|Daniel Passarella lifts the cup|
The tournament, and especially the victory, sparked nationalist pride. The euphoria engulfed Argentina and helped its military dictator, General Jorge Videla, draw attention away from the atrocities which his government was committing at the time of what is known as Argentina’s Dirty War.
The tournament is also mired in controversy. The military coup which brought General Videla to power two years earlier had caused some countries to consider pulling out of the World Cup in protest before it even began. Videla promised there would be no bloodshed during the competition and it went ahead.
|Videla with Kissinger|
He went on to instruct all Argentines to stand behind their nation.

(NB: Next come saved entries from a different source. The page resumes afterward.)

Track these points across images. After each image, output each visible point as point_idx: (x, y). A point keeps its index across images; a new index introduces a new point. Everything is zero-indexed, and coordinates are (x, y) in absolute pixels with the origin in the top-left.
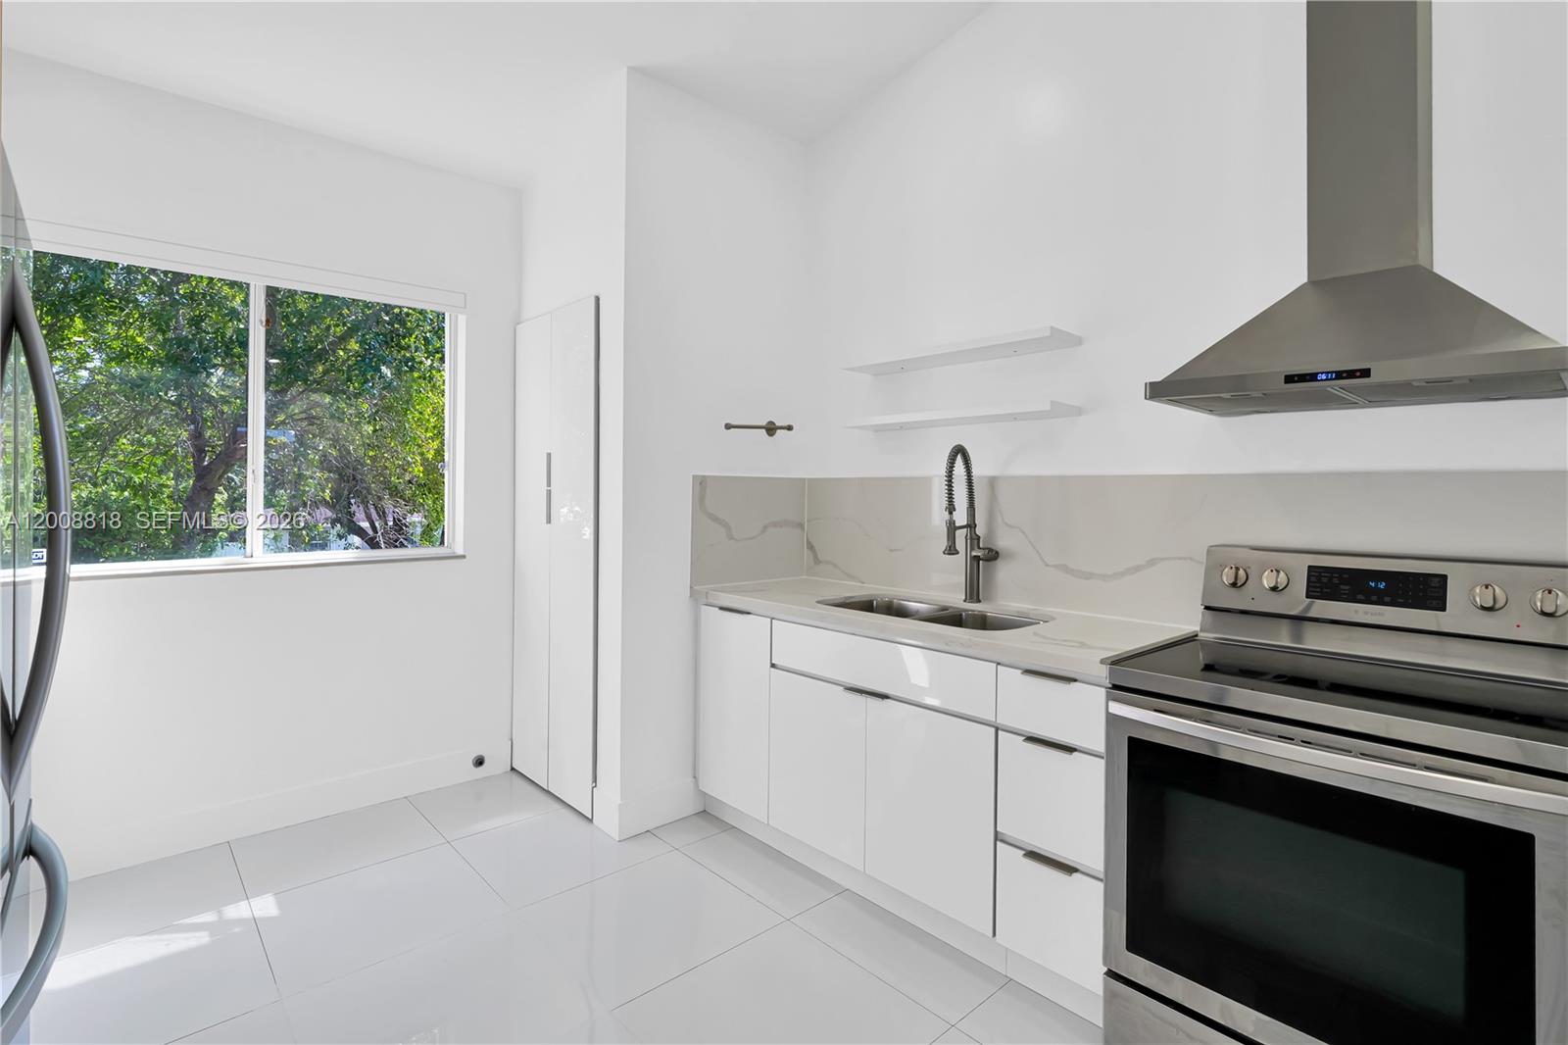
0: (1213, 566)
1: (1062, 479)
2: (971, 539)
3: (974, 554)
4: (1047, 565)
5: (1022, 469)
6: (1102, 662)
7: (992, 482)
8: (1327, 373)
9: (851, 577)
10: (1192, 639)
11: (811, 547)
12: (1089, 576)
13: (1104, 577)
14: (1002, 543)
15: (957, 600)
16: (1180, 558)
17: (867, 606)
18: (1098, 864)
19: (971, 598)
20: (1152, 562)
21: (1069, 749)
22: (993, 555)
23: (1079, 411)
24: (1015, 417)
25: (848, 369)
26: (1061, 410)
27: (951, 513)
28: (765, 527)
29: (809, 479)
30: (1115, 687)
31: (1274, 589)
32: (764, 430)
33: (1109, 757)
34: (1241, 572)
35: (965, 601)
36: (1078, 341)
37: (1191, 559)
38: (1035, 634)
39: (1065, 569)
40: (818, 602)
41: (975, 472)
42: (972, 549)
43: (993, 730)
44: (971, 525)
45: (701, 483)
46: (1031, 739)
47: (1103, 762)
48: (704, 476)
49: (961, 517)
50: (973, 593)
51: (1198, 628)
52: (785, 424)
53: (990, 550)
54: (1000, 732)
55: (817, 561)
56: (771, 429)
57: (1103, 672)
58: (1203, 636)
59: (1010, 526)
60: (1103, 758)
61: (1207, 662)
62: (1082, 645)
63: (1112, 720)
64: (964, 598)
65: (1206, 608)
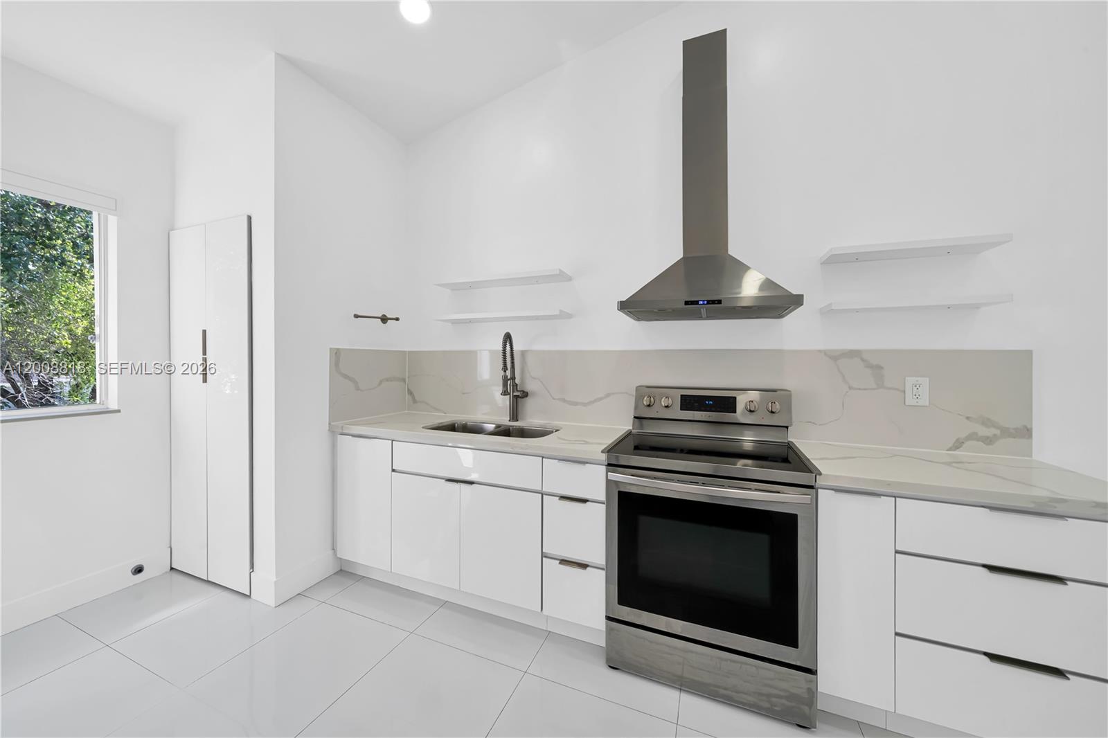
0: (639, 398)
1: (563, 354)
2: (513, 386)
3: (515, 394)
4: (555, 399)
5: (538, 347)
6: (602, 452)
7: (523, 353)
8: (703, 301)
9: (437, 410)
10: (629, 434)
11: (410, 393)
12: (576, 404)
13: (585, 405)
14: (530, 386)
15: (505, 421)
16: (621, 393)
17: (452, 428)
18: (601, 561)
19: (513, 419)
20: (608, 395)
21: (584, 501)
22: (525, 395)
23: (570, 316)
24: (537, 318)
25: (438, 285)
26: (564, 316)
27: (505, 371)
28: (381, 382)
29: (410, 352)
30: (609, 465)
31: (667, 407)
32: (380, 320)
33: (608, 502)
34: (652, 399)
35: (510, 421)
36: (570, 279)
37: (626, 393)
38: (559, 438)
39: (564, 400)
40: (423, 428)
41: (515, 348)
42: (513, 392)
43: (540, 495)
44: (513, 378)
45: (336, 354)
46: (563, 498)
47: (604, 506)
48: (338, 349)
49: (508, 373)
50: (514, 416)
51: (631, 428)
52: (394, 317)
53: (524, 392)
54: (544, 496)
55: (415, 401)
56: (384, 319)
57: (604, 457)
58: (634, 431)
59: (534, 378)
60: (604, 503)
61: (636, 444)
62: (587, 443)
63: (609, 482)
64: (509, 419)
65: (635, 417)
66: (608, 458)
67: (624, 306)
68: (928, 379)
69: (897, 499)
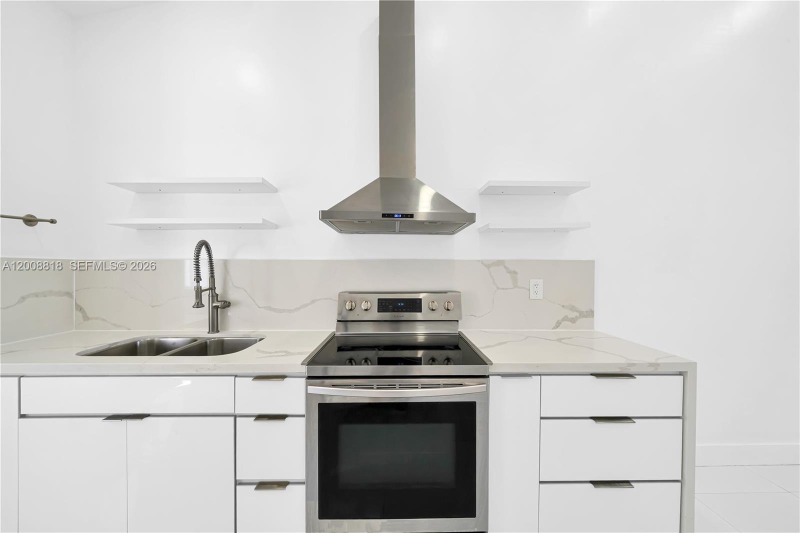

They did so and it was all enough to temporarily disguise the fact that the country was in the midst of a murderous campaign which eventually saw at least 30,000 people disappeared.
But just how far would the junta go to ensure victory? Would it threaten opponents with death? Would it rig a match?
Although the Argentine team was at the time unaware of any foul play involved, some players knew just how much winning meant to the military junta. The centre forward Leopoldo Luque has stated that he was given a ‘speaking to’ by one of the regime’s military men about the importance of making it through to the second round. ‘This group could easily be the group of death, as far as you are concerned,’ he was told. Luque took the threat seriously. Earlier that day one of his best friend’s brothers had disappeared and was later found at the bottom of the River Plate with concrete strapped to his legs.
The format of the 1978 World Cup was different to that of the knockout stages at today’s tournaments. Sixteen teams were divided into four groups of four. The top two teams of each group qualified for the second round where they were split into two groups. The winners of each of these groups would meet in the final.
In the second round, Group B was made up of Brazil, Poland, Peru and Argentina. In their first matches Brazil beat Peru 3-0 and Argentina beat Poland 2-0. Brazil and Argentina then drew their match 0-0.
On the final day of round two Brazil beat Poland 3-1. There is more controversy here as Argentina didn’t play their final game until the evening and had the advantage of knowing by what margin they had to win. They knew they had to beat Peru by four goals to get to the final. At halftime it was 2-0 but in the second half Peru totally collapsed and Argentina won with ease by six goals to nil.
Many believe the game was fixed. Peruvian player Jose Velasquez claims the team and the management were pressured to lose by the Peruvian government. Despite being a pivotal player in the Peru team, Velasquez was substituted ten minutes into the second half. The Peruvian captain Hector Chumpitaz and other players tell of an even more unbelievable incident. Moments before the game General Videla went waltzing into the Peruvian dressing room with none other than Henry Kissinger on his arm. The two buddies explained how much anticipation of victory there was amongst the Argentine public and the Peruvian team was left feeling shocked. Kissinger doesn’t deny this but says he has ‘no recollection of ever being in that dressing room.’
After Peru collapsed to the 6-0 defeat so dramatically, allegations spread that Videla had agreed a large shipment of grain to Peru and the unfreezing of a Peruvian bank account in Argentina in return for victory. But now a former Peruvian senator has come forward claiming he has proof that there was a definite fix in play and it involved the torture and abduction of thirteen Peruvian left-wing dissidents.
Genaro Ledesma was a trades union organiser in Peru at the time of the World Cup and claims that he and other left-wingers opposed to the government of Peru’s Military President Bermudez were abducted by the Argentine junta. He says that a deal was struck between Videla and Bermudez and that the former agreed to receive, imprison and torture the dissidents in exchange for Peru losing the match by more than four goals. This far more reprehensible possibility fits in with the scandalous Condor Plan, the agreement between South American dictatorships whereby political opponents were shipped between nations to help cover up the repression that was taking place.
Former Peruvian President Bermudez denies these claims, and Argentine player Osvaldo Ardiles doesn't understand how the fix could have been carried out. But former midfielder Ricky Villa accepts that ‘there is no doubt we were used politically,’ and Leopoldo Luque has stated that ‘with what I know now, I can’t say I’m proud of my victory. But I didn’t realise; most of us didn’t. We just played football.’